> Action item:
What is needed is a word-for-word copy of all the entries, minus the pictures.

> Data for processing:
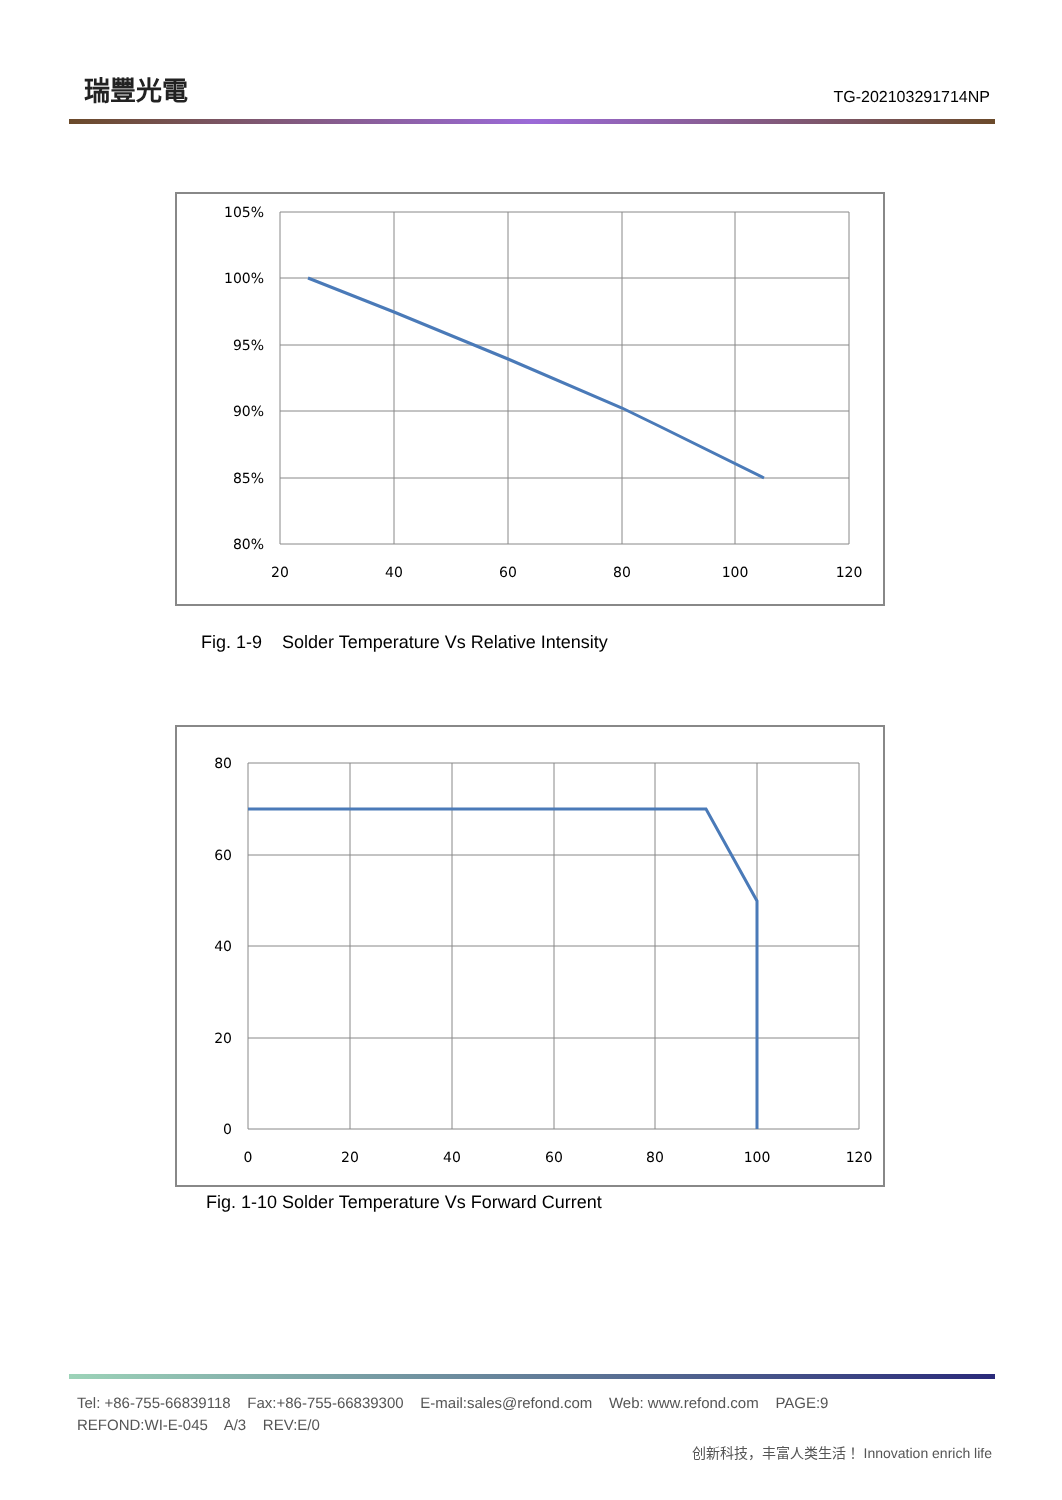瑞豐光電 TG-202103291714NP
105%
100%
95%
90%
85%
80%
20
40
60
80
100
120
Fig. 1-9 Solder Temperature Vs Relative Intensity
80
60
40
20
0
0
20
40
60
80
100
120
Fig. 1-10 Solder Temperature Vs Forward Current
Tel: +86-755-66839118 Fax:+86-755-66839300 E-mail:sales@refond.com Web: www.refond.com PAGE:9
REFOND:WI-E-045 A/3 REV:E/0
创新科技，丰富人类生活！ Innovation enrich life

> Answer box:
瑞豐光電 TG-202103291714NP
105%
100%
95%
90%
85%
80%
20
40
60
80
100
120
Fig. 1-9 Solder Temperature Vs Relative Intensity
80
60
40
20
0
0
20
40
60
80
100
120
Fig. 1-10 Solder Temperature Vs Forward Current
Tel: +86-755-66839118 Fax:+86-755-66839300 E-mail:sales@refond.com Web: www.refond.com PAGE:9
REFOND:WI-E-045 A/3 REV:E/0
创新科技，丰富人类生活！ Innovation enrich life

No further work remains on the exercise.